Parasites : infâmes d’intérieur

Le champignon parasite cordyceps pousse sur le corps d'une fourmi. Il peut modifier son comportement avant de la tuer, s'assurant ainsi qu’elle mourra en hauteur, permettant aux spores du champignon de se propager facilement. © Science Photo Library via AFP
Rodophe Masuy Journaliste

Des gangsters microscopiques infiltrent, manipulent et exploitent leurs victimes avec une précision d’orfèvre. Une leçon d’évolution fascinante se cache derrière leurs crimes.

« Quand j’étais petit, on m’a dit  » Chasse une proie et tu mangeras un jour. Parasite-la et tu mangeras toute ta vie ! «  » Le documentaire décalé « À quoi servent les parasites ? » (jeudi à 16h35 sur Arte) leur donne littéralement la parole. Guidé par une tique érudite, il reprend les codes des films de gangsters. Mais derrière cette mise en scène amusante, une question plus grave surgit : pourquoi un parasite empoisonne-t-il son hôte alors qu’il dépend de lui pour vivre ? C’est le fameux paradoxe du parasite : se tuer soi-même en tuant l’autre. Un « bon » parasite devrait en théorie ménager sa monture. Mais tout est question d’adaptation. Lorsqu’un parasite s’installe dans une nouvelle espèce, il ne sait pas encore doser sa nuisance. Il se multiplie trop vite, affaiblit son hôte, entraînant parfois sa propre disparition. La nature corrige le tir avec le temps.

Fourmis zombies

Les exemples abondent. Le moustique, par exemple, ne meurt pas avec sa victime, mais le parasite du paludisme qu’il transmet provoque fièvres et anémies mortelles. Autre cas, celui du champignon ophiocordyceps, qui transforme les fourmis en zombies grâce à des substances altérant leur système nerveux. L’insecte, manipulé, se fige en hauteur sur une plante. De son corps jaillit une structure fongique qui libère des spores, contaminant les fourmis alentour et permettant au parasite de se reproduire. Un chef-d’œuvre d’évolution ! Et que dire du ver toxoplasma gondii. Ce parasite manipule aussi le cerveau des rongeurs en réduisant leur anxiété. Cela rend les souris intrépides pour qu’elles se fassent croquer par un chat, son hôte préféré.

Il suffit de se baigner

Si certains fascinent par leur intelligence évolutive, d’autres inspirent de la méfiance aux humains.
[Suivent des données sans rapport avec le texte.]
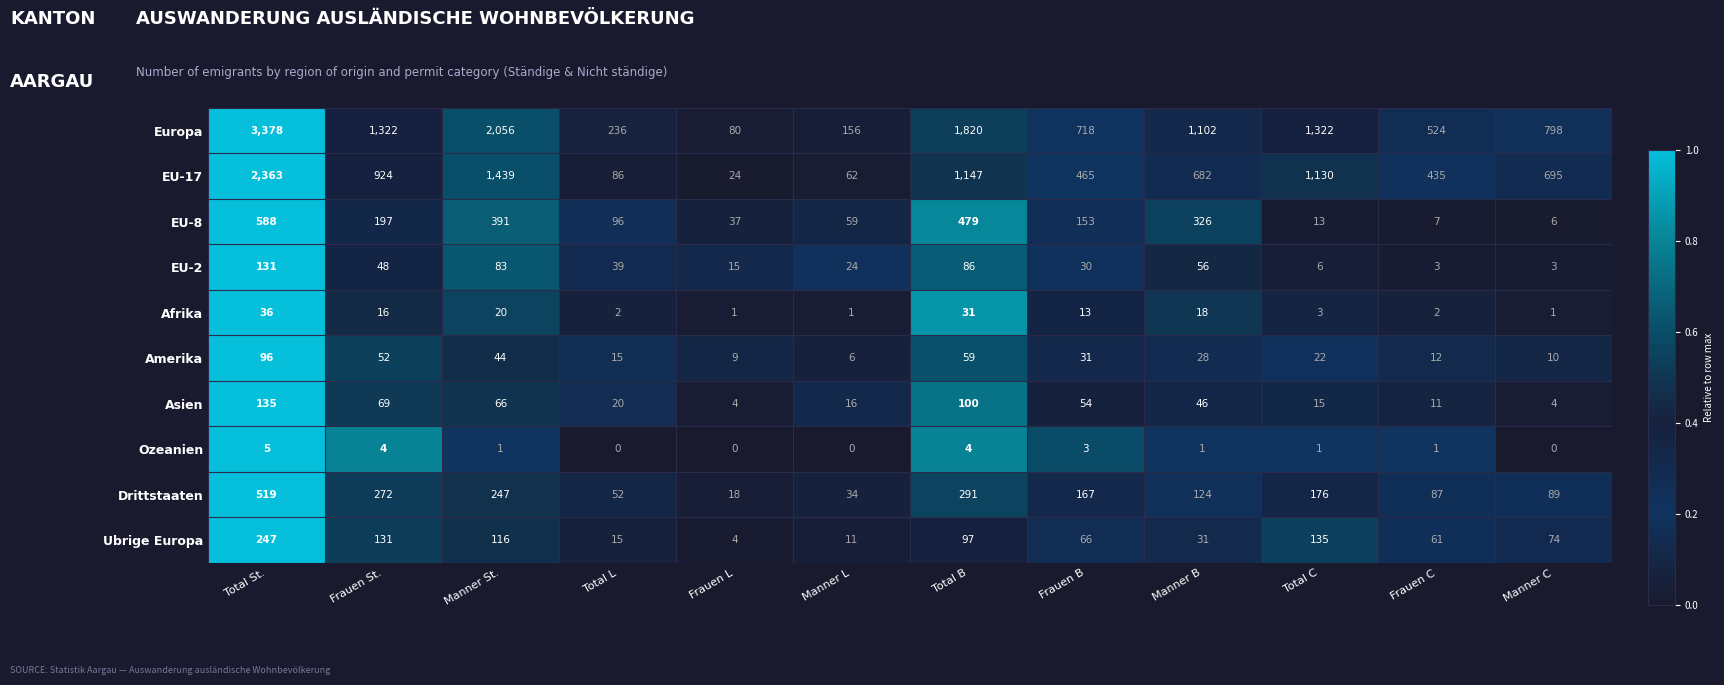

Rank the series by their maximum value, from lowest to highest.

Ozeanien, Afrika, Amerika, EU-2, Asien, Ubrige Europa, Drittstaaten, EU-8, EU-17, Europa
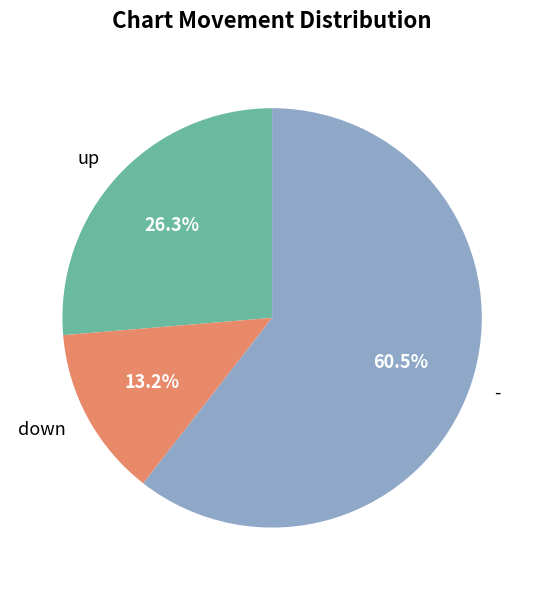

Does down account for over 50% of the chart?

No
C’est le cas de la bilharziose, un ver microscopique qui raffole des eaux douces tropicales. Il suffit de patauger dans une rivière pour être contaminé. Le parasite pénètre la peau, s’installe dans les vaisseaux sanguins et provoque fatigue, fièvre et troubles digestifs. Il entraîne parfois des lésions du foie ou de la vessie. Près de 200.000 personnes en meurent chaque année.

Vampires !

D’autres, plus discrets, agissent à la manière de petits vampires. C’est le cas de la tique, qui se nourrit de sang. Tapie dans les herbes hautes, elle s’accroche à la peau de sa proie et, en toute discrétion, peut transmettre des bactéries redoutables, comme celle responsable de la maladie de Lyme. D’après une étude de l’université d’Anvers, près de 20 % des tiques prélevées dans des jardins belges étaient infectées. La maladie s’attaque, dans certains cas, au système nerveux et provoque des complications neurologiques sévères.

Tenace ténia

Il y a aussi ce tenace ténia, le ver solitaire. 11 000 cas seraient recensés chaque année en Belgique, souvent liés à la consommation de viande mal cuite. Un ténia peut mesurer plusieurs mètres et vivre des années dans l’intestin humain sans se faire remarquer. Il vole les nutriments de son hôte, entraînant amaigrissement et troubles digestifs. Certains spécimens pondent jusqu’à un million d’œufs ! Généralement bénigne, l’infection n’en demeure pas moins sérieuse si elle est négligée, causant quelque 700 décès par an.

Les pacifiques

Faut-il pour autant haïr les parasites ? Pas forcément. Certains apprennent à vivre en paix avec leurs hôtes, voire à collaborer avec eux. Notre microbiote intestinal descendrait d’anciens parasites devenus alliés. Ces micro-organismes participent aujourd’hui à notre digestion et à la protection de notre système immunitaire. Même les plus envahissants ont parfois un rôle à jouer.